“Three days of walking with strangers. It was the kind of potentially awful experience she needed”

Very little makes me laugh. Not proper laughing anyway. Only very occasionally do I actually get the giggles. Now in ‘proper’ adulthood, I’ve got so used to laughing out of politeness that I don’t think even I realise that I’m not actually laughing – I’m fake-laughing (‘eh heh heh heh heh’ smile smile) but it’s so convincing that I’ve even convinced myself.

And then something or someone or, in this case, a book, comes along and makes you laugh hard and then you remember the gift from God that real laughter is. Those other laughing times of actual, proper, can’t-stop-laughing laughter come back to your mind and you think, ‘Now hang on. This is the real thing! I think I remember this!’

Books-wise, not much has made me laugh out loud, probably because I’m prone to choosing the more serious, melancholic stuff: Virginia Woolf, Anita Brookner, William Boyd, Claire Keegan, John Boyne. However, I do remember an old girlfriend of my brother’s giving me Helen Fielding’s Bridget Jones’ Diary when it first came out. That was the first book to double me up. Reading that book made me realise that studying English Literature at university doesn’t preclude putting the serious stuff aside once in a while and picking up something light or frivolous for the sheer joy of being entertained. I had so much fun reading that book – it was as if I’d discovered a part of my own character I didn’t know was there. However, inclined to take myself rather too seriously, like all undergraduate aspiring intellectuals, I returned to ‘serious’ literature and remained depressed and erudite.

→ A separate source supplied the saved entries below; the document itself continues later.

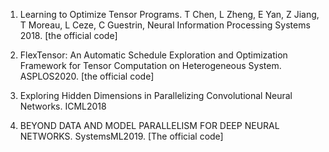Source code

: 1. Learning to Optimize Tensor Programs. T Chen, L Zheng, E Yan, Z Jiang, T Moreau, L Ceze, C Guestrin, Neural Information Processing Systems 2018. [the official code]

2. FlexTensor: An Automatic Schedule Exploration and Optimization Framework for Tensor Computation on Heterogeneous System. ASPLOS2020. [the official code]

3. Exploring Hidden Dimensions in Parallelizing Convolutional Neural Networks. ICML2018
4. BEYOND DATA AND MODEL PARALLELISM FOR DEEP NEURAL NETWORKS.   SystemsML2019. [The official code] 

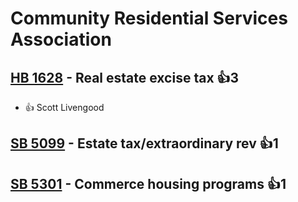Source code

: # Community Residential Services Association

## [HB 1628](/bill/2023-24/hb/1628/) - Real estate excise tax 👍3  
* 👍 Scott Livengood

## [SB 5099](/bill/2023-24/sb/5099/) - Estate tax/extraordinary rev 👍1  

## [SB 5301](/bill/2023-24/sb/5301/) - Commerce housing programs 👍1  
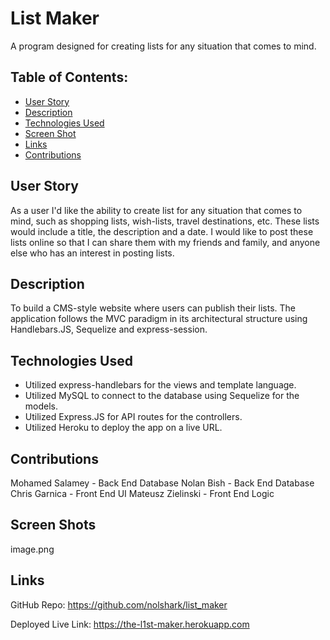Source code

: # List Maker
A program designed for creating lists for any situation that comes to mind. 

## Table of Contents: 
* [User Story](#User_Story)
* [Description](#Description)
* [Technologies Used](#Technologies_Used)
* [Screen Shot](#Screen_Shot)
* [Links](#Links)
* [Contributions](#Contributions)

## User Story
As a user I'd like the ability to create list for any situation that comes to mind, such as shopping lists, wish-lists, travel destinations, etc. These lists would include a title, the description and a date. I would like to post these lists online so that I can share them with my friends and family, and anyone else who has an interest in posting lists. 

## Description
To build a CMS-style website where users can publish their lists. The application follows the MVC paradigm in its architectural structure using Handlebars.JS, Sequelize and express-session. 

## Technologies Used 
* Utilized express-handlebars for the views and template language. 
* Utilized MySQL to connect to the database using Sequelize for the models. 
* Utilized Express.JS for API routes for the controllers.    
* Utilized Heroku to deploy the app on a live URL.    

## Contributions
Mohamed Salamey - Back End Database
Nolan Bish - Back End Database
Chris Garnica - Front End UI
Mateusz Zielinski - Front End Logic

## Screen Shots

image.png
 
## Links

GitHub Repo: https://github.com/nolshark/list_maker

Deployed Live Link: https://the-l1st-maker.herokuapp.com
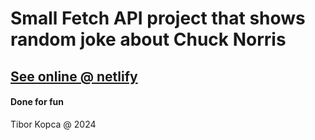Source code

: # Small Fetch API project that shows random joke about Chuck Norris

## [See online @ netlify](https://chucknorris-jokes-api.netlify.app/)

#### Done for fun
Tibor Kopca @ 2024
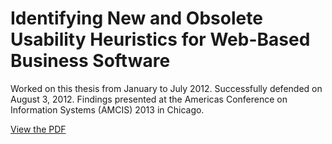 # Identifying New and Obsolete Usability Heuristics for Web-Based Business Software
Worked on this thesis from January to July 2012. Successfully defended on August 3, 2012. Findings presented at the Americas Conference on Information Systems (AMCIS) 2013 in Chicago.

[View the PDF](https://github.com/bettinalechner/thesis/raw/master/thesis.pdf)
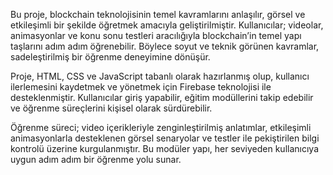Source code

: Bu proje, blockchain teknolojisinin temel kavramlarını anlaşılır, görsel ve etkileşimli bir şekilde öğretmek amacıyla geliştirilmiştir. Kullanıcılar; videolar, animasyonlar ve konu sonu testleri aracılığıyla blockchain’in temel yapı taşlarını adım adım öğrenebilir. Böylece soyut ve teknik görünen kavramlar, sadeleştirilmiş bir öğrenme deneyimine dönüşür.

Proje, HTML, CSS ve JavaScript tabanlı olarak hazırlanmış olup, kullanıcı ilerlemesini kaydetmek ve yönetmek için Firebase teknolojisi ile desteklenmiştir. Kullanıcılar giriş yapabilir, eğitim modüllerini takip edebilir ve öğrenme süreçlerini kişisel olarak sürdürebilir.

Öğrenme süreci; video içerikleriyle zenginleştirilmiş anlatımlar, etkileşimli animasyonlarla desteklenen görsel senaryolar ve testler ile pekiştirilen bilgi kontrolü üzerine kurgulanmıştır. Bu modüler yapı, her seviyeden kullanıcıya uygun adım adım bir öğrenme yolu sunar.
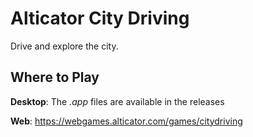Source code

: # Alticator City Driving
Drive and explore the city.

## Where to Play
**Desktop**: The *.app* files are available in the releases

**Web**: https://webgames.alticator.com/games/citydriving


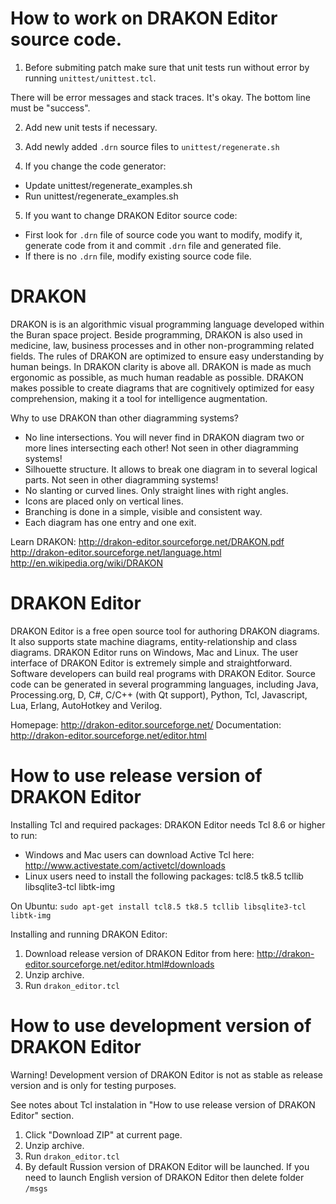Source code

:How to work on DRAKON Editor source code.
=========================================

1. Before submiting patch make sure that unit tests run without error by running `unittest/unittest.tcl`.

There will be error messages and stack traces. It's okay.
The bottom line must be "success".


2. Add new unit tests if necessary.


3. Add newly added `.drn` source files to `unittest/regenerate.sh`


4. If you change the code generator:
- Update unittest/regenerate_examples.sh
- Run unittest/regenerate_examples.sh


5. If you want to change DRAKON Editor source code:
- First look for `.drn` file of source code you want to modify, modify it, generate code from it and commit `.drn` file and generated file.
- If there is no `.drn` file, modify existing source code file.



DRAKON
======

DRAKON is is an algorithmic visual programming language developed within the Buran space project.
Beside programming, DRAKON is also used in medicine, law, business processes and in other non-programming related fields.
The rules of DRAKON are optimized to ensure easy understanding by human beings. In DRAKON clarity is above all. DRAKON is made as much ergonomic as possible, as much human readable as possible. DRAKON makes possible to create diagrams that are cognitively optimized for easy comprehension, making it a tool for intelligence augmentation.

Why to use DRAKON than other diagramming systems?
- No line intersections. You will never find in DRAKON diagram two or more lines intersecting each other! Not seen in other diagramming systems!
- Silhouette structure. It allows to break one diagram in to several logical parts. Not seen in other diagramming systems!
- No slanting or curved lines. Only straight lines with right angles.
- Icons are placed only on vertical lines.
- Branching is done in a simple, visible and consistent way.
- Each diagram has one entry and one exit.

Learn DRAKON: 
http://drakon-editor.sourceforge.net/DRAKON.pdf 
http://drakon-editor.sourceforge.net/language.html
http://en.wikipedia.org/wiki/DRAKON



DRAKON Editor
=============

DRAKON Editor is a free open source tool for authoring DRAKON diagrams. It also supports state machine diagrams, entity-relationship and class diagrams.
DRAKON Editor runs on Windows, Mac and Linux.
The user interface of DRAKON Editor is extremely simple and straightforward.
Software developers can build real programs with DRAKON Editor. Source code can be generated in several programming languages, including Java, Processing.org, D, C#, C/C++ (with Qt support), Python, Tcl, Javascript, Lua, Erlang, AutoHotkey and Verilog.

Homepage: http://drakon-editor.sourceforge.net/
Documentation: http://drakon-editor.sourceforge.net/editor.html



How to use release version of DRAKON Editor
===========================================

Installing Tcl and required packages:
DRAKON Editor needs Tcl 8.6 or higher to run:
- Windows and Mac users can download Active Tcl here: http://www.activestate.com/activetcl/downloads
- Linux users need to install the following packages:
	tcl8.5
	tk8.5
	tcllib
	libsqlite3-tcl
	libtk-img
	
On Ubuntu:
`sudo apt-get install tcl8.5 tk8.5 tcllib libsqlite3-tcl libtk-img`

Installing and running DRAKON Editor:
1. Download release version of DRAKON Editor from here: http://drakon-editor.sourceforge.net/editor.html#downloads
2. Unzip archive.
3. Run `drakon_editor.tcl`



How to use development version of DRAKON Editor
===============================================

Warning! Development version of DRAKON Editor is not as stable as release version and is only for testing purposes.

See notes about Tcl instalation in "How to use release version of DRAKON Editor" section.
1. Click "Download ZIP" at current page.
2. Unzip archive.
3. Run `drakon_editor.tcl` 
4. By default Russion version of DRAKON Editor will be launched. If you need to launch English version of DRAKON Editor then delete folder `/msgs`
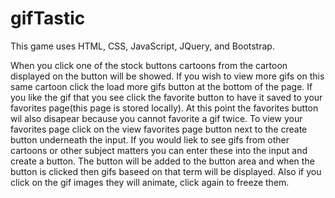 # gifTastic

This game uses HTML, CSS, JavaScript, JQuery, and Bootstrap.

When you click one of the stock buttons cartoons from the cartoon displayed on the button will be showed. If you wish to view more gifs on this same cartoon click the load more gifs button at the bottom of the page. If you like the gif that you see click the favorite button to have it saved to your favorites page(this page is stored locally). At this point the favorites button wil also disapear because you cannot favorite a gif twice. To view your favorites page click on the view favorites page button next to the create button underneath the input. If you would liek to see gifs from other cartoons or other subject matters you can enter these into the input and create a button. The button will be added to the button area and when the button is clicked then gifs baseed on that term will be displayed. Also if you click on the gif images they will animate, click again to freeze them. 

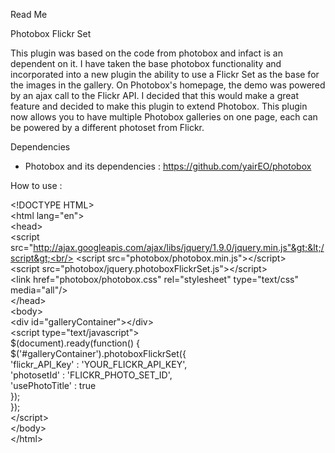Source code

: Read Me

Photobox Flickr Set

This plugin was based on the code from photobox and infact is an dependent on it.
I have taken the base photobox functionality and incorporated into a new plugin the
ability to use a Flickr Set as the base for the images in the gallery. On
Photobox's homepage, the demo was powered by an ajax call to the Flickr API. I decided
that this would make a great feature and decided to make this plugin to extend Photobox.
This plugin now allows you to have multiple Photobox galleries on one page, each can be
powered by a different photoset from Flickr.

Dependencies
 - Photobox and its dependencies : https://github.com/yairEO/photobox

How to use :

&lt;!DOCTYPE HTML&gt;<br/>
&lt;html lang="en"&gt;<br/>
  &lt;head&gt;<br/>
    &lt;script src="http://ajax.googleapis.com/ajax/libs/jquery/1.9.0/jquery.min.js"&gt;&lt;/script&gt;<br/>
    &lt;script src="photobox/photobox.min.js"&gt;&lt;/script&gt;<br/>
    &lt;script src="photobox/jquery.photoboxFlickrSet.js"&gt;&lt;/script&gt;<br/>
    &lt;link href="photobox/photobox.css" rel="stylesheet" type="text/css" media="all"/&gt;<br/>
  &lt;/head&gt;<br/>
  &lt;body&gt;<br/>
    &lt;div id="galleryContainer"&gt;&lt;/div&gt;<br/>
    &lt;script type="text/javascript"&gt;<br/>
      $(document).ready(function() {<br/>
        $('#galleryContainer').photoboxFlickrSet({<br/>
          'flickr_API_Key' : 'YOUR_FLICKR_API_KEY',<br/>
          'photosetId' : 'FLICKR_PHOTO_SET_ID',<br/>
          'usePhotoTitle' : true<br/>
        });<br/>
      });<br/>
    &lt;/script&gt;<br/>
  &lt;/body&gt;<br/>
&lt;/html&gt;<br/>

In a fit of spontaneous light-heartedness whilst shopping for groceries recently, I spotted David Nicholls’ latest novel, You are Here. Drawn, no less, by its front cover (never judge a book…), I stopped and picked it up for a clandestine browse – (clandestine, you understand, because I like to delude myself that I choose books in proper bookshops not from supermarket shelves). I’d enjoyed One Day and Us a while back and, wanting to take life fractionally less seriously for a bit, popped it in my shopping basket underneath a bag of apples.

The novel is set in and around the Lake District, (a much-loved annual Roques family holiday destination), with maps outlining the coast-to-coast walk that frames the plot. I recognised a number of summit names and thought the book would make a good summer read.

I haven’t laughed so much since that first encounter with Bridget Jones. Chuckling uncontrollably on the tube, I began to feel I should take myself off somewhere private to pull myself together.

Jokes are never as good in the retelling so I won’t talk about Nicholls’ brilliant, witty, accessible dialogue or exemplary blend of finely crafted sentences with everyday, relatable, humorous normalities; his ability to draw a character from so many angles that you suspect that you’ve actually met them before; his ability to keep you gripped by his narrative flow without having to resort to ‘modern’ literary devices which often leave the reader wondering who on earth is speaking, where they are and which flashback or forward we’re currently occupying. What I will say is that it is good to be made to laugh by a writer who, despite the inevitable peppering of expletives, hasn’t descended into unnecessarily smutty or derisive terrain.

In the two days it took me to read the book’s 345 pages, I was hooked, charmed, intrigued, engaged – I haven’t felt that childlike immersion in a book for quite a long time. On reaching the final paragraph I felt a real sadness, almost a tearful lostness at the ‘goodbye’ that has to be said to the characters you’ve begun to love over the course of their story.

You Are Here is a simple, but profound story of love, loss and how we communicate. A story which made me rethink a few things as every good book should. Sometimes, in our own lives, we just can’t see the view that’s right before our eyes and need the gentle nudge of another’s story to grant us a new perspective.